Paul Krugman is still ignoring America’s economic realities
On Friday, New York Times columnist Paul Krugman declared that President Obama’s almost complete avoidance of the budget deficit in his inauguration address “was just the latest sign that the self-styled deficit hawks — better described as deficit scolds — are losing their hold over political discourse. And that’s a very good thing.”
Why does Krugman say this? He claims the evidence just isn’t there to support concerns about the federal budget.
The entire column is full of fallacies and falsehoods, but here are two particularly egregious ones that are easily taken down:
According to Krugman, the first bit of evidence is the lack of fiscal crisis facing America in the moment:
First, they have cried wolf too many times. They’ve spent three years warning of imminent crisis — if we don’t slash the deficit now now now, we’ll turn into Greece, Greece, I tell you. It is, for example, almost two years since Alan Simpson and Erskine Bowles declared that we should expect a fiscal crisis within, um, two years.
But that crisis keeps not happening. The still-depressed economy has kept interest rates at near-record lows despite large government borrowing, just as Keynesian economists predicted all along. So the credibility of the scolds has taken an understandable, and well-deserved, hit.
This is a fair point – depressed interest rates have kept federal interests at record lows. However, that doesn’t mean interest payments are low. In fact, in the 2011 fiscal year, interest payments were $454 billion, or 12.5% of the federal budget. This is not exactly small change, and as the debt grows this dollar value will go up.

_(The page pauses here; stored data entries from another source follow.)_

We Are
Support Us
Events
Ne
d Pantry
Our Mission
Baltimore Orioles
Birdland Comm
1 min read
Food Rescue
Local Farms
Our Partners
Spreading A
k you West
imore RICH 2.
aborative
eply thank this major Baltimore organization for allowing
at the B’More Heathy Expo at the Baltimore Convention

Krugman is also correct that the depressed economy has kept interest rates low. Taken at face value, it appears Krugman is almost cheering the lack of jobs and economic growth in the country, since it has kept interest rates low. This despite writing just last week that “neither the current deficit nor projected future spending deserve to be anywhere near the top of our political agenda. It’s time to focus on other stuff — like the still-depressed state of the economy and the still-terrible problem of long-term unemployment.”
Next, Krugman’s argument essentially claims the current the economic depression is being caused by too little spending. This ignores how much federal spending has increased since 2007. According to the Office of Management & Budget (the White House’s accounting arm, for all intents and purposes), the federal budget went from $2.66 trillion in Fiscal Year 2006 to $3.52 trillion in 2009 to slightly over $3.8 trillion in 2012. That’s not exactly small change, and it doesn’t even include the $7.7 trillion in loans the Federal Reserve made once the financial crisis hit.
Krugman’s second major fallacy is regarding the debt problem itself:
Second, both deficits and public spending as a share of G.D.P. have started to decline — again, just as those who never bought into the deficit hysteria predicted all along.
The truth is that the budget deficits of the past four years were mainly a temporary consequence of the financial crisis, which sent the economy into a tailspin — and which, therefore, led both to low tax receipts and to a rise in unemployment benefits and other government expenses. It should have been obvious that the deficit would come down as the economy recovered. But this point was hard to get across until deficit reduction started appearing in the data.
Now it has — and reasonable forecasts, like those of Jan Hatzius of Goldman Sachs, suggest that the federal deficit will be below 3 percent of G.D.P., a not very scary number, by 2015.
Again, Krugman hides his misleading statements behind some truth. It is accurate to say some of the major deficits of the last few years were largely related to temporary spending in unemployment benefits, bailouts, etc. as well as a lack of tax revenues as people lost work. However, if the bailouts were supposed to be a temporary fix, why hasn’t this “temporary” increase of spending reversed, especially since the recession officially ended in June 2009? Over three years later, evidence tells us Washington has no intention of reducing those spending levels.
Perhaps most frustrating of all is Krugman’s unwillingness to recognize the long-term impact of current fiscal policies. Here is what he wrote last week: “Now, projections that run further into the future do suggest trouble, as an aging population and rising health care costs continue to push federal spending higher.”
If by “suggest trouble” Krugman means “point out we really are facing a fiscal crisis,” he is absolutely correct. To quote the Treasury Report this blog highlighted last week about the coming debt-to-GDP ratio:
[The public debt-to-GDP] ratio was 73 percent at the end of FY 2012 and under current policy is projected to grow to 78 percent in 2022, 145 percent in 2042, and 395 percent in 2087. While these projections are subject to considerable uncertainty, the debt-to-GDP ratio would continue to rise unsustainably under current policy.
In other words, even President Obama’s own Treasury Department – by proxy, President Obama himself – admits the debt is a problem. Additionally, the report shows the debt-to-GDP ratios Krugman crows about will begin reversing themselves in the very near future.
As the new Congress and President Obama debate sequestration, the debt ceiling, and the federal budget, the American people need to know the facts. Unfortunately, Paul Krugman appears willing and ready to frequently mislead and misstate facts a winner of the Nobel Prize in Economics should know.